At a news conference held Friday, in recognition of International Overdose Awareness Day Saturday, Nunnally was introduced as the Peer Recovery Specialist for the RCHD.
“I think this is a fantastic opportunity to offer that hope to treat people differently,” Nunnally said. “You don’t have to do anything special. You just have to treat people like they’re human.”
Nunnally knows all too well the struggles of addiction, finding herself addicted to heroin seven years ago.
“I had no one left; I wanted to die,” Nunnally said. “I thought everyone was better off without me… You have to learn how to live again, you have to learn how to live without numbing the pain, facing all that trauma, dealing with your past," she said.
Nunnally’s past is traumatic. She lost her brother and mother when she was young, turning to substances to cope. In her mid-20′s she was involved in a car accident that led to a long-term prescription of opiates.
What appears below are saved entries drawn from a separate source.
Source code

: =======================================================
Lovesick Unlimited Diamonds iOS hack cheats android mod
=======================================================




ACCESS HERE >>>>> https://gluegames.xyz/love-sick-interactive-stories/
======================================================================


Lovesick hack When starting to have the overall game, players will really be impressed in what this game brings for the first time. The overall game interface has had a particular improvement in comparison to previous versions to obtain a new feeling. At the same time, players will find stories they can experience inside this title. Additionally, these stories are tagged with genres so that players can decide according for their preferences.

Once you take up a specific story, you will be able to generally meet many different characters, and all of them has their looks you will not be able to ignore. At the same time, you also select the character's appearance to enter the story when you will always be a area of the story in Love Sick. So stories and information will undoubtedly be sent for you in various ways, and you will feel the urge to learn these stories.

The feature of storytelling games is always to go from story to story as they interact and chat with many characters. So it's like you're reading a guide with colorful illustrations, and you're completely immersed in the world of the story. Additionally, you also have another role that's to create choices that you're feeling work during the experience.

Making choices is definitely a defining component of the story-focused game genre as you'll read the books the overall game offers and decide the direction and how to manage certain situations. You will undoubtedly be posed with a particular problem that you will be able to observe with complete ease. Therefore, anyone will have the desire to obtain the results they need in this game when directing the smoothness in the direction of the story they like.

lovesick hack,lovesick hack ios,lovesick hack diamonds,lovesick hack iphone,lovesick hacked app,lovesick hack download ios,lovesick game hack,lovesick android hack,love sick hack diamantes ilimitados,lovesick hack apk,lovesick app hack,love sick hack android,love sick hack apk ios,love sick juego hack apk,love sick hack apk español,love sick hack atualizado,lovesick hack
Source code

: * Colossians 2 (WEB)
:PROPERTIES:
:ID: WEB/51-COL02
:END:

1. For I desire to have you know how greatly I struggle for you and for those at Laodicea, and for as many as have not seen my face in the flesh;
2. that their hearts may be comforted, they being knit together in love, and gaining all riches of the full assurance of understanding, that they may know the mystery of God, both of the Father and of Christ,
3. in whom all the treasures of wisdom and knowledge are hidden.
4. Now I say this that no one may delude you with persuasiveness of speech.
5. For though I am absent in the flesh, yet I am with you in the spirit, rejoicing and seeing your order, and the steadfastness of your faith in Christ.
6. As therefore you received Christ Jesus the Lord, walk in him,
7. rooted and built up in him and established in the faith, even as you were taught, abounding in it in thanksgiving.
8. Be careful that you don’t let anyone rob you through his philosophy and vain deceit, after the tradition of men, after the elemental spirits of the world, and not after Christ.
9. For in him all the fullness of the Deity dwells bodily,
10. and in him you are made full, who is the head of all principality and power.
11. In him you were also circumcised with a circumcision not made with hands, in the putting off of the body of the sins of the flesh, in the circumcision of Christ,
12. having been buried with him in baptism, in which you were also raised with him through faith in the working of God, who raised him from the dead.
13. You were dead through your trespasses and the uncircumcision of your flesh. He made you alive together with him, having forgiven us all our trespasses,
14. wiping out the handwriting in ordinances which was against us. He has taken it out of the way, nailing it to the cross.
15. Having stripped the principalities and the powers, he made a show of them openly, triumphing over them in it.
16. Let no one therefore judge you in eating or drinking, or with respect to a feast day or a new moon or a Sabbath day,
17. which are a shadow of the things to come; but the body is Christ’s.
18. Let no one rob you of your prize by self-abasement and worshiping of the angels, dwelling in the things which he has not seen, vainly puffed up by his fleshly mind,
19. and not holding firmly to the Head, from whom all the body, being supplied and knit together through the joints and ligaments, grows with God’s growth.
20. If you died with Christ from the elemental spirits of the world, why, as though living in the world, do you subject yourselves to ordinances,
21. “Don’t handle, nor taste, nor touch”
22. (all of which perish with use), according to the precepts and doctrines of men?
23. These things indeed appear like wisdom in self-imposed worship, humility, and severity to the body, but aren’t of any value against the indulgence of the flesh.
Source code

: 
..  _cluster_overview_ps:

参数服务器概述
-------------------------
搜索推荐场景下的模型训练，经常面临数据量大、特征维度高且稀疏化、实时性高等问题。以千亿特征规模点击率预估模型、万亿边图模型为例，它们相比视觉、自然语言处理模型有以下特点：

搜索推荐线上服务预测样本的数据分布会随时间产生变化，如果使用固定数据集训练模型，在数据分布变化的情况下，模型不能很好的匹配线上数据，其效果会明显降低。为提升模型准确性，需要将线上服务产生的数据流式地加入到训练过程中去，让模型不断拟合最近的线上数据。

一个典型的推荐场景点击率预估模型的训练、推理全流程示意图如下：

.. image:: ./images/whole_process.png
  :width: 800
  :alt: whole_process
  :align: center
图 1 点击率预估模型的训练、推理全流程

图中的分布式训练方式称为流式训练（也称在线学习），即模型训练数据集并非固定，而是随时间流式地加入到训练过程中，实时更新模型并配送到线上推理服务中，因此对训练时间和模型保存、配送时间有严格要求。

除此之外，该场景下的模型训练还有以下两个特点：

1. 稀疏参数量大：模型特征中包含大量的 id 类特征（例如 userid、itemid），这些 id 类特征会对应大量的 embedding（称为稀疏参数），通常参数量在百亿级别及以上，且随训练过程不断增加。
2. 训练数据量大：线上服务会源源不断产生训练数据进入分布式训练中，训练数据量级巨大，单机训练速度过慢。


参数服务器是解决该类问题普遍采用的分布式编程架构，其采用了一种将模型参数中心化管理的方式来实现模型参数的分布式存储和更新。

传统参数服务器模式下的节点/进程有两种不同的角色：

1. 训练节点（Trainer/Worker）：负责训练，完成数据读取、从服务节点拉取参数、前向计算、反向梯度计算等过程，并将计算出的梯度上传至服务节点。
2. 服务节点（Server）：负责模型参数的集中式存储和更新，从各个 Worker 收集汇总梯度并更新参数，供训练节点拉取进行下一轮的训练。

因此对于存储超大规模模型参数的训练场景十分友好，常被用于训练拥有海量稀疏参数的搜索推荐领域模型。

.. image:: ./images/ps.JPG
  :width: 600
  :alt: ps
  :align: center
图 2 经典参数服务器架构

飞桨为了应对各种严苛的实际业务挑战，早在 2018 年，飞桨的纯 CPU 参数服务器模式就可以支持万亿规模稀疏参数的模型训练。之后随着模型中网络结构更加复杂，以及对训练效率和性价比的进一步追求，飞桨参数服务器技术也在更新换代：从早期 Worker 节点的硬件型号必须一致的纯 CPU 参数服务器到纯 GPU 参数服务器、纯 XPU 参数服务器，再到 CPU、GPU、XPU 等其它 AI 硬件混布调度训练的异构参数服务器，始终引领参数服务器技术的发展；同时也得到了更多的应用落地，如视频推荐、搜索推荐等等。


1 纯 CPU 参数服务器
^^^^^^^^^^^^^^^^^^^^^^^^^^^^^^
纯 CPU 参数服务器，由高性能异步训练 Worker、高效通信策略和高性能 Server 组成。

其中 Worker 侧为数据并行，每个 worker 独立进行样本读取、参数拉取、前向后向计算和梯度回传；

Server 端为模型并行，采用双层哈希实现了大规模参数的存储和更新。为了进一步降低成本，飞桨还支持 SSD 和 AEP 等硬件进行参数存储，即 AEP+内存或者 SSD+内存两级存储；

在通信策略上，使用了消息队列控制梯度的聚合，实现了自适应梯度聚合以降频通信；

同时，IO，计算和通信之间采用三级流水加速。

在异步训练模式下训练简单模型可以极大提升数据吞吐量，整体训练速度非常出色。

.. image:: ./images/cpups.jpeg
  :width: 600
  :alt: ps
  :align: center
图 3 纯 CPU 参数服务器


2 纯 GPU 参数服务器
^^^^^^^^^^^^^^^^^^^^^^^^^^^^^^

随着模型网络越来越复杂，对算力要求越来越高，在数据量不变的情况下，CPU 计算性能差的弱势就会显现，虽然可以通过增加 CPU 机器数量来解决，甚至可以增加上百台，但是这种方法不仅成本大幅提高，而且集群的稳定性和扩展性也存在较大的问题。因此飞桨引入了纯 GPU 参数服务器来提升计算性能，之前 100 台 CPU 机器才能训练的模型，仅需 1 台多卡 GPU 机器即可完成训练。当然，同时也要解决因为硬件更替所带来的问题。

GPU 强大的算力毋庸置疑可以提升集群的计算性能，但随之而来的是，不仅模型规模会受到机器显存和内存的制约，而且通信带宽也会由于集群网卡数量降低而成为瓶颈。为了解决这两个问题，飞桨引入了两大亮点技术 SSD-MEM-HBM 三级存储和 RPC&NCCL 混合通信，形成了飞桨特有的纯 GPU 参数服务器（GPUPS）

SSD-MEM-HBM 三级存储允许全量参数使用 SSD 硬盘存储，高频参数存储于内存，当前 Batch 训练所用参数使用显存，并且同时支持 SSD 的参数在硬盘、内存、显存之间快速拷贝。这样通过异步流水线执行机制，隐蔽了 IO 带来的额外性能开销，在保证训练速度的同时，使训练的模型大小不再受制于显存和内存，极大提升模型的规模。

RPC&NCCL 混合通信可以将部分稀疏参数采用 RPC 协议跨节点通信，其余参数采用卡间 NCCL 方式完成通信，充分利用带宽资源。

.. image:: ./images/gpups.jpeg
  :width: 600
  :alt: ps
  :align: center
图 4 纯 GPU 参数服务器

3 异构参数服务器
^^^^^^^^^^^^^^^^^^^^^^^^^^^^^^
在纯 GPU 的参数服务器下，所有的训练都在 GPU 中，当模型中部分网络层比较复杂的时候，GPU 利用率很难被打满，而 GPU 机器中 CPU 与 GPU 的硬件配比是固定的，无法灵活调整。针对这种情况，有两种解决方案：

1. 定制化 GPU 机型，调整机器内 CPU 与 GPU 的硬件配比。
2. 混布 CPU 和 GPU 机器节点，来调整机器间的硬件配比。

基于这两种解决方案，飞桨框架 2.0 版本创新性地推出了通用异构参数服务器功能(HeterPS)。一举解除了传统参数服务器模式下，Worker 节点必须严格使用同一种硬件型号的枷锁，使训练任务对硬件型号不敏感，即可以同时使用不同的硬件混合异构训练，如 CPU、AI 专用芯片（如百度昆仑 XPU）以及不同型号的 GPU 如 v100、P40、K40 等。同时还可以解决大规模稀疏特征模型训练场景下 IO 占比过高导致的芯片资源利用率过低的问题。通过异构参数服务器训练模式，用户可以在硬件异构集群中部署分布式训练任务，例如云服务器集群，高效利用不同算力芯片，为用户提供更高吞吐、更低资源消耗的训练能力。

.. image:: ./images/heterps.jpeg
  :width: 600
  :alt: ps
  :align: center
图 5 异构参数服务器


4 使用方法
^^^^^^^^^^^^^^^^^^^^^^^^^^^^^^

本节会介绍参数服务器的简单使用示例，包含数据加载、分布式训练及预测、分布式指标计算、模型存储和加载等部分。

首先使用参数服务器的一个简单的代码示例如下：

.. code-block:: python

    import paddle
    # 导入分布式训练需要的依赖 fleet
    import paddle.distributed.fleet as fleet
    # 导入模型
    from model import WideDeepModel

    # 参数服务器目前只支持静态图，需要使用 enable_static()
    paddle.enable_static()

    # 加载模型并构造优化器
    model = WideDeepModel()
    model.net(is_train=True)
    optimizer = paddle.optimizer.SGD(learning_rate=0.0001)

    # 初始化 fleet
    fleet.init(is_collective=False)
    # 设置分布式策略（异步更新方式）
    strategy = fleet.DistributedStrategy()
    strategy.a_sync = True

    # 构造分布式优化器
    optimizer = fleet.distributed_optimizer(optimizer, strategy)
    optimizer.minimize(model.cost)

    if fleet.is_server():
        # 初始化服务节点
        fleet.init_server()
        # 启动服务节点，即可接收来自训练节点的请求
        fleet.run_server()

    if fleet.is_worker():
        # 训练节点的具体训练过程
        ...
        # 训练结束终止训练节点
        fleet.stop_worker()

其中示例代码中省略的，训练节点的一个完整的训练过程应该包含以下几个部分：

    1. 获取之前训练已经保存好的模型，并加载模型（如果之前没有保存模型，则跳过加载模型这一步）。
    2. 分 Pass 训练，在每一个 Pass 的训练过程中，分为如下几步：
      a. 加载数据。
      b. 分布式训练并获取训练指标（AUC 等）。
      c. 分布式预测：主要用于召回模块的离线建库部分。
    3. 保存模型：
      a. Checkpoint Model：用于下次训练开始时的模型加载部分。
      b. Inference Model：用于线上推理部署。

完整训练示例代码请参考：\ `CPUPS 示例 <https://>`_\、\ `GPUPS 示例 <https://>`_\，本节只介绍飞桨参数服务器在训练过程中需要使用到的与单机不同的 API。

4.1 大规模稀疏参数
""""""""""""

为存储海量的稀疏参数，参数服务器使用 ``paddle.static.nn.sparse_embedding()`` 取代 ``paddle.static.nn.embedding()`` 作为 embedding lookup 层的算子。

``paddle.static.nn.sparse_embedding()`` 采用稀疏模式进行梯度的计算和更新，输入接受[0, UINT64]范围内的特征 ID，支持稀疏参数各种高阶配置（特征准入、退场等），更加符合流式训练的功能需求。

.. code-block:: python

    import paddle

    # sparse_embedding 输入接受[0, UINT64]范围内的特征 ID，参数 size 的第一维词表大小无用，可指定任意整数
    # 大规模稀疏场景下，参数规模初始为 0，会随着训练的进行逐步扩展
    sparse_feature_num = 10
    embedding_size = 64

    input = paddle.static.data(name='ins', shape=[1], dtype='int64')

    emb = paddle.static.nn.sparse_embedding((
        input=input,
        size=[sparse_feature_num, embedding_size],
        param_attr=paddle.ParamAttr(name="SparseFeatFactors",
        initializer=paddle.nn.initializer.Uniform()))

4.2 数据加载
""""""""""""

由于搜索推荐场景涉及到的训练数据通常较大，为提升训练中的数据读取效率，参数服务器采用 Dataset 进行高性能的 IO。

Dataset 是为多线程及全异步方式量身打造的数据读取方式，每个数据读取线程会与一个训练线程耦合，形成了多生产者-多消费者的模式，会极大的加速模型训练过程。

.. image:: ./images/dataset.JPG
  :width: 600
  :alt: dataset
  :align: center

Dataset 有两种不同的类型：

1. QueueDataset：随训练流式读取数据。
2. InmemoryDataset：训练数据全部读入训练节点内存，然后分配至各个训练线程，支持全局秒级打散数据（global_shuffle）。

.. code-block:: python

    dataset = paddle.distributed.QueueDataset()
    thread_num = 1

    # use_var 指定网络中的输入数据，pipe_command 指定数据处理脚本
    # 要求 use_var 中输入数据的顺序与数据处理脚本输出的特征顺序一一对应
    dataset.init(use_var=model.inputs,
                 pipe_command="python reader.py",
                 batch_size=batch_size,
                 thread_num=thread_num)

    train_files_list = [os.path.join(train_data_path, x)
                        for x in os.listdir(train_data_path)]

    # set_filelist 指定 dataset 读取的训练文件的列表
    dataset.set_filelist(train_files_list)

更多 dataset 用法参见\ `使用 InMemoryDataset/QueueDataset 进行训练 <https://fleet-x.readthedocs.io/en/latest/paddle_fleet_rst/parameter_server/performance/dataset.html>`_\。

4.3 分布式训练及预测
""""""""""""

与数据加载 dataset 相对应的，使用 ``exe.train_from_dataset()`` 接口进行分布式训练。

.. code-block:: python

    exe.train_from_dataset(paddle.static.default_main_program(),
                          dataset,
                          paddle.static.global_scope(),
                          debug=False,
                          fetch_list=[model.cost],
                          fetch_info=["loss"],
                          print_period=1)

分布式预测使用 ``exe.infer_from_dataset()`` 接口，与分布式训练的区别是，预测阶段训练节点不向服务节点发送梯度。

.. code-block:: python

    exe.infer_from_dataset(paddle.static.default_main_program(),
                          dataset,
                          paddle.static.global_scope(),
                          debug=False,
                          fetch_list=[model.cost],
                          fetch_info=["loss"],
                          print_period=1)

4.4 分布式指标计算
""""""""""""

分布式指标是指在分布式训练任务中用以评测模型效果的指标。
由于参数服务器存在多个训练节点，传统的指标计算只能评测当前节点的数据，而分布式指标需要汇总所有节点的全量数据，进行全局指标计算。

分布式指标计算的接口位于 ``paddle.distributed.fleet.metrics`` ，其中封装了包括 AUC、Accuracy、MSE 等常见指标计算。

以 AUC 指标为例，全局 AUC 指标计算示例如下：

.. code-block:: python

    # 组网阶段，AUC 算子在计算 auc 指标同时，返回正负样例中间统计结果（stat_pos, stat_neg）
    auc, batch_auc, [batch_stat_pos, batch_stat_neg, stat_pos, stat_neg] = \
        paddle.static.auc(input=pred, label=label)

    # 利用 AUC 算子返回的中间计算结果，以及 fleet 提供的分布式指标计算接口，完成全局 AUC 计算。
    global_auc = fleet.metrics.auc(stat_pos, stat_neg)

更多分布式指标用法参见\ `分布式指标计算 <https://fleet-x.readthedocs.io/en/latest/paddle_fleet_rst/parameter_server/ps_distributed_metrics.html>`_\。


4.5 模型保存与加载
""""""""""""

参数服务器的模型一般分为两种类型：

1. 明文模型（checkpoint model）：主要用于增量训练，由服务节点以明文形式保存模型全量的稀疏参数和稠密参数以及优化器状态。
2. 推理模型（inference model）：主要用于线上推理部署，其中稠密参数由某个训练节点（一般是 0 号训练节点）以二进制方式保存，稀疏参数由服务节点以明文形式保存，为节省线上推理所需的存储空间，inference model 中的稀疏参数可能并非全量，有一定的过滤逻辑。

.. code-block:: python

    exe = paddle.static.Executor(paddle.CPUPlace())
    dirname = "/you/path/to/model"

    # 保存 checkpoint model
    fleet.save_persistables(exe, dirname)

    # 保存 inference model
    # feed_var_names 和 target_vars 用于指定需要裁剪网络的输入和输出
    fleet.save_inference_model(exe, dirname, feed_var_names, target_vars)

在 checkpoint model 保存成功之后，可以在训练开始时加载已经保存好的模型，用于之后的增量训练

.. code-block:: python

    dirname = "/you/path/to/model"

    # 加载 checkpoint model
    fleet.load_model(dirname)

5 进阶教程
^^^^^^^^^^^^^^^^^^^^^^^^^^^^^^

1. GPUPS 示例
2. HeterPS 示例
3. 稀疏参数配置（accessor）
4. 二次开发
"I was thinking the doctor wasn't fixing the problem so, being the smart person I am, I ripped up by prescription and threw it on the floor and told the doctor I didn't need the pills,” Nunnally said. “I didn't know anything about addiction at that time, but I woke up the next morning and found out real quick."
That addiction led to buying pills on the street and to heroin. After several relapses and jail time she connected with two officers who helped turn her life around.
“They knew if I stayed out on the street I would die,” Nunnally said. “I didn’t see the point in living as a slave to heroin but I was offered hope. This program is a way for me to give others hope and a path to recovery and I really believe it will save lives.”
Now she's teaching first responders ways of connecting with patients to get them to sign a First Responders for Recovery release form.
“As first responders you have a unique opportunity to offer hope and support who no longer have it,” Nunnally said.
Once these patients sign the form, Nunnally has 48 hours to contact them and try to get them into a recovery center.
"One of my biggest arguments was you don't know, you haven't been there,” Nunnally said. “I take that ammo away from individuals… This is not a job for me. This is a passion that I was led to this road."
“Her passion for and commitment to providing non-judgmental and authentic support to every client she encounters is at the heart for First Responders for Recovery,” said Deputy Director of RCHD Dr. Melissa Viray.
Since 2013, deadly drug overdose has been the leading cause of unnatural death in the state, according to a news release from the RAA and RCHD.
"We know we can't just treat the overdose and then not let the person get the services that they really need,” said Virginia Attorney General Mark Herring. “Because the overdose is really just the symptom, the disease is addiction."
“Together we are better able to address this public health crisis that afflicts many of the communities, families and individuals that make Richmond a diverse and vibrant community," Viray said.
The program is based on a program created by the St. Charles County Ambulance District in St. Charles County, Missouri.
Before the creation of the program, St. Charles County was seeing a 17-21% increase in suspected overdoses per year.
“After implementing the program in 2017 [they] saw those number plateau last year,” Decker said. “We just learned they’ve seen a 25% decrease in suspected overdoses in the first half of 2019.”
"By working together, you all are really closing that gap and making services available immediately when the person needs it the most," Herring said.
The “First Responders for Recovery” program officially launched in May. Since its launch, 29 patients have signed a release form; three of those patients successfully connected to a recovery center.
Friday’s announcement of the new program comes the same week that law enforcement officials in Virginiaannounced that they’ve busted a multi-state drug ring and seized enough cheap fentanyl to kill 14 million people.
Fentanyl is a synthetic opioid that can be much stronger and more lethal than heroin. It’s often mixed with heroin and other drugs.
One of the 39 people who’ve been charged had ordered the drug from Shanghai to the city of Newport News through the U.S. mail.